USask researcher discovers tiny insects cause big threat to woodland caribou
Threats to Canada’s endangered woodland caribou can be traced back to spruce budworm infestations and salvage logging, says a paper co-authored by University of Saskatchewan (USask) researcher Dr. Philip McLoughlin (PhD).
“Spruce budworms kill the forest, which then leads to a flush of vegetation of benefit to moose. More moose means more wolves, and caribou don’t do well when there’s a lot of wolves around,” said McLoughlin, an associate professor of biology in USask’s College of Arts and Science.
The paper published this week in the prestigious journal, PNAS (Proceedings of the National Academy of Sciences), says spruce budworm outbreaks recur about every 30 years, and has an effect similar to forest fires and human-caused disruptions such as logging, with the impact reverberating across the complex food chain.
Caribou, which subsist on a diet of lichen, mosses, and grasses, don’t compete directly for resources with moose, which thrive on deciduous vegetation. But new deciduous growth that results from the removal of the forest canopy bring moose to caribou habitat, attracting wolves that are the caribou’s primary cause of mortality through spillover predation.

• _The task_
Copy out the whole article on spruce budworm and woodland caribou word for word, headline included.

• _Extracted entries_
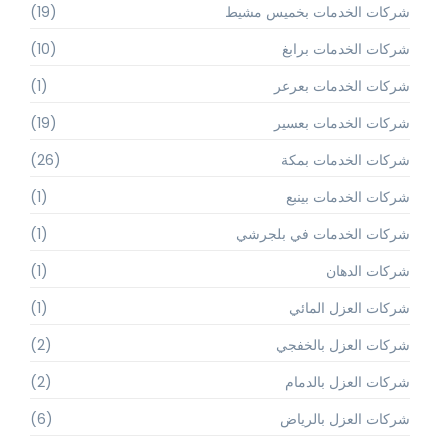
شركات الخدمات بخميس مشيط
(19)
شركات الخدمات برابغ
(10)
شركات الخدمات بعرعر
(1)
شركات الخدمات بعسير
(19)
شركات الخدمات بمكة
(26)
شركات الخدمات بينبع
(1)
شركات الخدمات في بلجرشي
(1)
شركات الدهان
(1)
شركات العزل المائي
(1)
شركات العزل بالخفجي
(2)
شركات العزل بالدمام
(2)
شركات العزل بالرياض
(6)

--

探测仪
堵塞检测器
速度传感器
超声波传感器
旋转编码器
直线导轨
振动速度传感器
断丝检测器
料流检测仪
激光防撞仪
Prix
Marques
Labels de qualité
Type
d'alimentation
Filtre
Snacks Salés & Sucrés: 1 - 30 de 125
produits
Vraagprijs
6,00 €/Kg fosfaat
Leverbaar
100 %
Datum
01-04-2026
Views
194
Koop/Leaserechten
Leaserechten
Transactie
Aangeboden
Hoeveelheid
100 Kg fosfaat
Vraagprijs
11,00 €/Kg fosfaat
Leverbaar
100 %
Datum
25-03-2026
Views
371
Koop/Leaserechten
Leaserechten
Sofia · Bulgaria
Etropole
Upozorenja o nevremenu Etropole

• _Task solution_
USask researcher discovers tiny insects cause big threat to woodland caribou
Threats to Canada’s endangered woodland caribou can be traced back to spruce budworm infestations and salvage logging, says a paper co-authored by University of Saskatchewan (USask) researcher Dr. Philip McLoughlin (PhD).
“Spruce budworms kill the forest, which then leads to a flush of vegetation of benefit to moose. More moose means more wolves, and caribou don’t do well when there’s a lot of wolves around,” said McLoughlin, an associate professor of biology in USask’s College of Arts and Science.
The paper published this week in the prestigious journal, PNAS (Proceedings of the National Academy of Sciences), says spruce budworm outbreaks recur about every 30 years, and has an effect similar to forest fires and human-caused disruptions such as logging, with the impact reverberating across the complex food chain.
Caribou, which subsist on a diet of lichen, mosses, and grasses, don’t compete directly for resources with moose, which thrive on deciduous vegetation. But new deciduous growth that results from the removal of the forest canopy bring moose to caribou habitat, attracting wolves that are the caribou’s primary cause of mortality through spillover predation.